Items from a data source
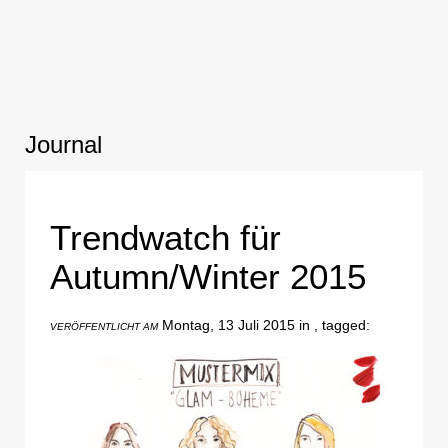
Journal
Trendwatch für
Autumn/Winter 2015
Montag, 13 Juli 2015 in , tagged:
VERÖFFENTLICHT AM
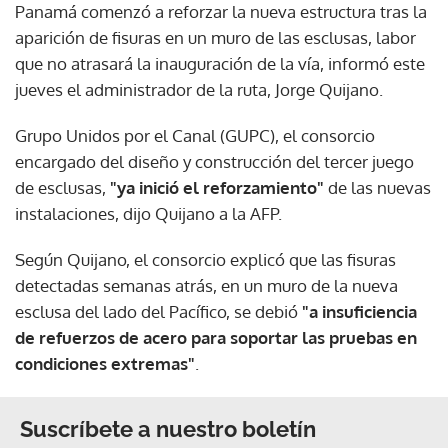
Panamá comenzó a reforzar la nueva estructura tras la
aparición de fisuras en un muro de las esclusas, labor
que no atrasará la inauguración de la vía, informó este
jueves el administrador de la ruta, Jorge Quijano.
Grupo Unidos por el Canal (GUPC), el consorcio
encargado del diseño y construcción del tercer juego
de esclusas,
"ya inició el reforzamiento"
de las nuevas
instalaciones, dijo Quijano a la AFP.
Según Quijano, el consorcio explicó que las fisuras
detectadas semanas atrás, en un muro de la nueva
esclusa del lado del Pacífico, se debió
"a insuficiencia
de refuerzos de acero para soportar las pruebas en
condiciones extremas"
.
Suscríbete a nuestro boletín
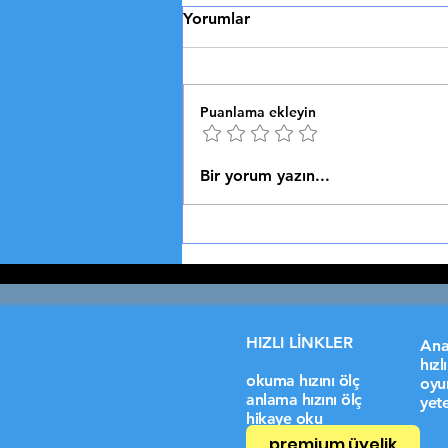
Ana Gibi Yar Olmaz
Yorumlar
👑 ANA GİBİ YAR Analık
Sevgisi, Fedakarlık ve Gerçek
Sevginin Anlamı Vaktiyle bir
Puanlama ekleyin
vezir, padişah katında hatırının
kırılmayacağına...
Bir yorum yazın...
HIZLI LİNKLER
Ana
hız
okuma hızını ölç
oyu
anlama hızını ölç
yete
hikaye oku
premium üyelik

--

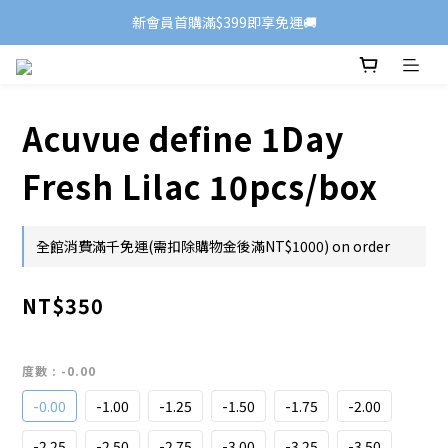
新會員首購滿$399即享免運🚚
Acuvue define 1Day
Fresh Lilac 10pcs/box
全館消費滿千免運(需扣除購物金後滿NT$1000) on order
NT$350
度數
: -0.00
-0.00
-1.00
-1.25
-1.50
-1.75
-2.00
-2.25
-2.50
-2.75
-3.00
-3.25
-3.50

▶ [Task to carry out] Using the entries above, extract exactly the lines from the one that contains "Suscríbete a nuestro boletín" through the one that contains "premium üyelik". Do not carry over any pictures.

▶ [Written answer]
Suscríbete a nuestro boletín
Ana Gibi Yar Olmaz
Yorumlar
👑 ANA GİBİ YAR Analık
Sevgisi, Fedakarlık ve Gerçek
Sevginin Anlamı Vaktiyle bir
Puanlama ekleyin
vezir, padişah katında hatırının
kırılmayacağına...
Bir yorum yazın...
HIZLI LİNKLER
Ana
hız
okuma hızını ölç
oyu
anlama hızını ölç
yete
hikaye oku
premium üyelik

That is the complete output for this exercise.